Mac (Sep 16 2021 at 23:19):

@Christian Pehle true, though Ideally the only C++ code one should be writing with Lean should be bindings. In which case, the library you are binding to should ideally already have a built dynamic/static library to link to and thus one should only be compiling the glue code, which should hopefully not be that complex to build. Though, admittedly, that is a lot of "shoulds".

Mac (Sep 16 2021 at 23:27):

Honestly, the more hear from you, @Christian Pehle, the more curious I am as to what you are writing that has inspired all these stated complications. I thought my LLVM bindings were are rather complex project for beta Lean 4, but whatever you are doing sounds so much more so.

Christian Pehle (Sep 17 2021 at 00:41):

@Mac well maybe I should be a bit more specific. For what I'm doing right now with Lean simply writing C++ binding code is sufficient. I want to use the bindings interactively (hence the plugin). I'm now experimenting with transformations in the IR and have done a simple modifications to the C backend / interpreter to support Float32 (mostly to understand how hard it would be to add additional unboxed datatypes). The next step would involve emitting to MLIR, which would probably be on the level of complexity of your really nice LLVM bindings.

At work we use one build system (waf...) for C/C++, Python, Rust, System Verilog, VHDL, manage external dependencies with Spack and deploy to Singularity containers and several embedded hardware platforms / FPGAs / simulated ASICs (a lot of our code is open source https://github.com/electronicvisions).

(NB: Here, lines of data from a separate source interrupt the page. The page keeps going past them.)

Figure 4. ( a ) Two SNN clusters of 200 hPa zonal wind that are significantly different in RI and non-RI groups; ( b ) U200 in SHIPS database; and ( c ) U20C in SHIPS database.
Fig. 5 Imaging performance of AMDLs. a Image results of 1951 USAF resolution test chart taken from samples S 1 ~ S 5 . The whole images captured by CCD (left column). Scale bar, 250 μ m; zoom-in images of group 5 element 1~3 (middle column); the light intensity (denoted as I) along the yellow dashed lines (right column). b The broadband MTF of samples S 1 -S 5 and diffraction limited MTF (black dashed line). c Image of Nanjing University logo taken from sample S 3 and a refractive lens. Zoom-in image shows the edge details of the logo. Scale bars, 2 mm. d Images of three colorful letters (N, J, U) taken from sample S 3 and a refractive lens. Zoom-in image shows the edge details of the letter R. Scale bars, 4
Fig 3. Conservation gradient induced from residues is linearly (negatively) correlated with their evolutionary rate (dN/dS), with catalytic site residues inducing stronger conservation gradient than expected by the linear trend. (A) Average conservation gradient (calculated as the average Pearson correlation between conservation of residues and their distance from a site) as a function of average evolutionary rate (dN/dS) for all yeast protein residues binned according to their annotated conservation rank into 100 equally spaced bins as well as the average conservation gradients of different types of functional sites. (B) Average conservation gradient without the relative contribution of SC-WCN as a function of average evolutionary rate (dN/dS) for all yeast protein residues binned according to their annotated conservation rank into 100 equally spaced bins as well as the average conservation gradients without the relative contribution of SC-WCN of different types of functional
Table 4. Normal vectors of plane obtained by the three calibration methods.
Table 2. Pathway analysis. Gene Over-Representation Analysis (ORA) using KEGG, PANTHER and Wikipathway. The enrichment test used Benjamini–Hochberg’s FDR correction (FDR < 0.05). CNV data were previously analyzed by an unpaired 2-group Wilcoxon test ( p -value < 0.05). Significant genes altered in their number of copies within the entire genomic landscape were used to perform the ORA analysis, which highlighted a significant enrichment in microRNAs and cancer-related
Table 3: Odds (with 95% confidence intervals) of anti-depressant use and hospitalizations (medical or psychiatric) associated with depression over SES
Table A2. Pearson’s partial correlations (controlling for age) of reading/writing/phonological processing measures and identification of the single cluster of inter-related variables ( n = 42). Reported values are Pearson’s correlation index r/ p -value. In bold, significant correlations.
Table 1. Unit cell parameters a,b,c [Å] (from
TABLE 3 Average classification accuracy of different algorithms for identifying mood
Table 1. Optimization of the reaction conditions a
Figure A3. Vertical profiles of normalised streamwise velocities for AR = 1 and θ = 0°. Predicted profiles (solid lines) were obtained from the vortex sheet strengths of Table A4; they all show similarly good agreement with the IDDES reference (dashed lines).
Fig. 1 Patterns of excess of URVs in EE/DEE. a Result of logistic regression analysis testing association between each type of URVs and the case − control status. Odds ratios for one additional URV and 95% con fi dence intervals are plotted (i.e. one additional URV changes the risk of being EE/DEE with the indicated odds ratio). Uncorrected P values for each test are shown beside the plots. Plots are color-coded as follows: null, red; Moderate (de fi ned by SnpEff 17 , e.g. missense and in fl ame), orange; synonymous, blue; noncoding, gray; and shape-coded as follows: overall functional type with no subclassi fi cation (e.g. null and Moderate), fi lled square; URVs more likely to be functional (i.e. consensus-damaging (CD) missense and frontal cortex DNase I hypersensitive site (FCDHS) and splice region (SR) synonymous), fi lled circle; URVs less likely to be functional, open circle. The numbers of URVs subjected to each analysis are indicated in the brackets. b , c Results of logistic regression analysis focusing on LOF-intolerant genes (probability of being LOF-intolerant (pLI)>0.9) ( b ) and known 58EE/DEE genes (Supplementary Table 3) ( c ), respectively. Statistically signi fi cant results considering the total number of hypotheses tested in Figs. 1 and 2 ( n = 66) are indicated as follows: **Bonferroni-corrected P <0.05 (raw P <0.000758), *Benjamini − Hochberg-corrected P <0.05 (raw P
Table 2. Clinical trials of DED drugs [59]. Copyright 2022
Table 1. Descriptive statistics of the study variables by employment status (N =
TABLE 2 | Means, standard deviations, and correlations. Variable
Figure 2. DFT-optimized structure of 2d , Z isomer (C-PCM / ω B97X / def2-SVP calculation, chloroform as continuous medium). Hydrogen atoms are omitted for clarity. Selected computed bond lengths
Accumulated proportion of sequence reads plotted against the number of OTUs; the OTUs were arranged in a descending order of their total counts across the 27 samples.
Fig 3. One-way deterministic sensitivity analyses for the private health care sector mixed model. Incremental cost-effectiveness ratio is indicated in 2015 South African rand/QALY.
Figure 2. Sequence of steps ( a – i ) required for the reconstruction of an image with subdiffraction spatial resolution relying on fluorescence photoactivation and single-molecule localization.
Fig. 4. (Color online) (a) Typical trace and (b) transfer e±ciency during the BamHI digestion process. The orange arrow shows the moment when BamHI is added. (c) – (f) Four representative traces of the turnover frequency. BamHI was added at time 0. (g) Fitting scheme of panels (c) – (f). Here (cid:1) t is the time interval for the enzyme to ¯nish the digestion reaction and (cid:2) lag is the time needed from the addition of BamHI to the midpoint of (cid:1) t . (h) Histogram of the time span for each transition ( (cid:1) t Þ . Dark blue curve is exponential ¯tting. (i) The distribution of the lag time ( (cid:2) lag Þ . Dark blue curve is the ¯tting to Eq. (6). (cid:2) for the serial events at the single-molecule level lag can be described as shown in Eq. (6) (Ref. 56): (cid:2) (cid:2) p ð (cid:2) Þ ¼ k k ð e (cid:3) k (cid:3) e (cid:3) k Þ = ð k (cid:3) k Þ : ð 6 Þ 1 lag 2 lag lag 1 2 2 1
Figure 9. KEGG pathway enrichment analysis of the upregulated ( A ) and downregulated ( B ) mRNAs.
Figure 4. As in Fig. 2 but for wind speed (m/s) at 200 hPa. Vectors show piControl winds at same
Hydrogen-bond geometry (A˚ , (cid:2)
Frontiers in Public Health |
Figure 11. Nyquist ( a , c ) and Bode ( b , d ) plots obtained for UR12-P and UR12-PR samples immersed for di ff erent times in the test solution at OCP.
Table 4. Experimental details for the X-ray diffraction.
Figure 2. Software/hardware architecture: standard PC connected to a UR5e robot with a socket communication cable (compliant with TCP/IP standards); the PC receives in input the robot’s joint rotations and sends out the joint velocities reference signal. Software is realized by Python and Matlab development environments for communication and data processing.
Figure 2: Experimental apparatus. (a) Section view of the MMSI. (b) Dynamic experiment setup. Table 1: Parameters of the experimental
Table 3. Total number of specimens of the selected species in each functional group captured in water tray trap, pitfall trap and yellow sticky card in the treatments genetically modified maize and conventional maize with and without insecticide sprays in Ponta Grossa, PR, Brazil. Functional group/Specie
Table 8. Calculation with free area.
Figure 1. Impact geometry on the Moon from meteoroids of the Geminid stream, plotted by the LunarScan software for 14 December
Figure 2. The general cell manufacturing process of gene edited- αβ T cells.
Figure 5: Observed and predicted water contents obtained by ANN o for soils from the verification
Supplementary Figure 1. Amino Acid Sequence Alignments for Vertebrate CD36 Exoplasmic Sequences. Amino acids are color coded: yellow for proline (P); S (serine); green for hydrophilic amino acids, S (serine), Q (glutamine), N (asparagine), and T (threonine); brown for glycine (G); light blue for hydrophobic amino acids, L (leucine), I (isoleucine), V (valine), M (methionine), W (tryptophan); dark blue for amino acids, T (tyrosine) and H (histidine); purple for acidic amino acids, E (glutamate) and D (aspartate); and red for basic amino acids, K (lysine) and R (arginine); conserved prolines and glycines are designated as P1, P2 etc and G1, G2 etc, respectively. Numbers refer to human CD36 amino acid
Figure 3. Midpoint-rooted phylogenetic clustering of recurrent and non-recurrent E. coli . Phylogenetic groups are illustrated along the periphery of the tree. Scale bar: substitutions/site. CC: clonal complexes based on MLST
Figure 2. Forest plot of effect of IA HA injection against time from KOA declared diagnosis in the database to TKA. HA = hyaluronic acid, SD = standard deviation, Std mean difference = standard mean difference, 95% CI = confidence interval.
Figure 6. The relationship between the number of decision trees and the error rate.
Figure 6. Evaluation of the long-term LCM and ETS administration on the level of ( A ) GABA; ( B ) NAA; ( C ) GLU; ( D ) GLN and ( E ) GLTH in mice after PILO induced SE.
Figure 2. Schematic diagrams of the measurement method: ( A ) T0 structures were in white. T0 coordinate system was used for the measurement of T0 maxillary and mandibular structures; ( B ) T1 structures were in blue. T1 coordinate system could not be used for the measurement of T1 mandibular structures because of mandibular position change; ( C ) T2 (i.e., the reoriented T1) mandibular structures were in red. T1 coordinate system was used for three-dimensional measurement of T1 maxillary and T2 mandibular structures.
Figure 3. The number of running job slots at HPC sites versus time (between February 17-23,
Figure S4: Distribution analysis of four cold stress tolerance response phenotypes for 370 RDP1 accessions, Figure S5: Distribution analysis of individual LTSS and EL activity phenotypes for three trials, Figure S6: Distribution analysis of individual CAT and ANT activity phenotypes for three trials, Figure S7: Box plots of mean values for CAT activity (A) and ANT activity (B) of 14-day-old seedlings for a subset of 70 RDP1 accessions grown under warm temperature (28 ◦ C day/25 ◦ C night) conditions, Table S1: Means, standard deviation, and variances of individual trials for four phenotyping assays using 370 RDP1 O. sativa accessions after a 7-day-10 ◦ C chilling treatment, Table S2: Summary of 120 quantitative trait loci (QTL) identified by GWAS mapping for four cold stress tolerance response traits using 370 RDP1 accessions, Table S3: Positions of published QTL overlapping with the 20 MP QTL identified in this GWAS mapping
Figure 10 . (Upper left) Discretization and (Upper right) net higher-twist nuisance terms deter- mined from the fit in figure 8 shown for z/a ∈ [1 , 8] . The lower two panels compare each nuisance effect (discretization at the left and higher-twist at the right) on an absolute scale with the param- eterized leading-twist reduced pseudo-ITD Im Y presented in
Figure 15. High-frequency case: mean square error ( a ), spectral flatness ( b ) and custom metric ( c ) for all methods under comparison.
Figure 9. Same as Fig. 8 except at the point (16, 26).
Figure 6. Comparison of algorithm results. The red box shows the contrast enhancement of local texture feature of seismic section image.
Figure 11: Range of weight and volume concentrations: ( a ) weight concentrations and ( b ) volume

We end up autogenerating bindings for (almost) all C++ code using libclang. In principle since Lean compiles to C it would be possible to deploy it at any level of this stack (https://github.com/GaloisInc/lean4-balance-car is a cool example).

Of course for greenfield projects and to build an open source library ecosystem a package manager like Lake is more appropriate.

Mac (Sep 17 2021 at 01:21):

@Christian Pehle That's really cool!

I also am especially interested in your work on adding more unboxed data types to the IR. If such a thing is feasible, it would be quite cool to do something similar in Papyrus (e.g., for arbitrary precision LLVM Integers and the various float datatypes).

Daniel Selsam (Sep 17 2021 at 01:26):

@Mac @Christian Pehle Thanks to both of you, I was able to get my plugin use-case working.

Mac (Sep 24 2021 at 01:42):

Daniel Selsam said:

Also, is it possible to create a "fake" lake project? Specifically, I would like to "wrap" the binport .oleans in such a way that it is easy to depend on them from downstream lake projects.

A side effect of the the module globs that @Mario Carneiro suggested (which are now in Lake master) is that you can now configure a package with no modules. So, a fake lake project like this should be fully possible now.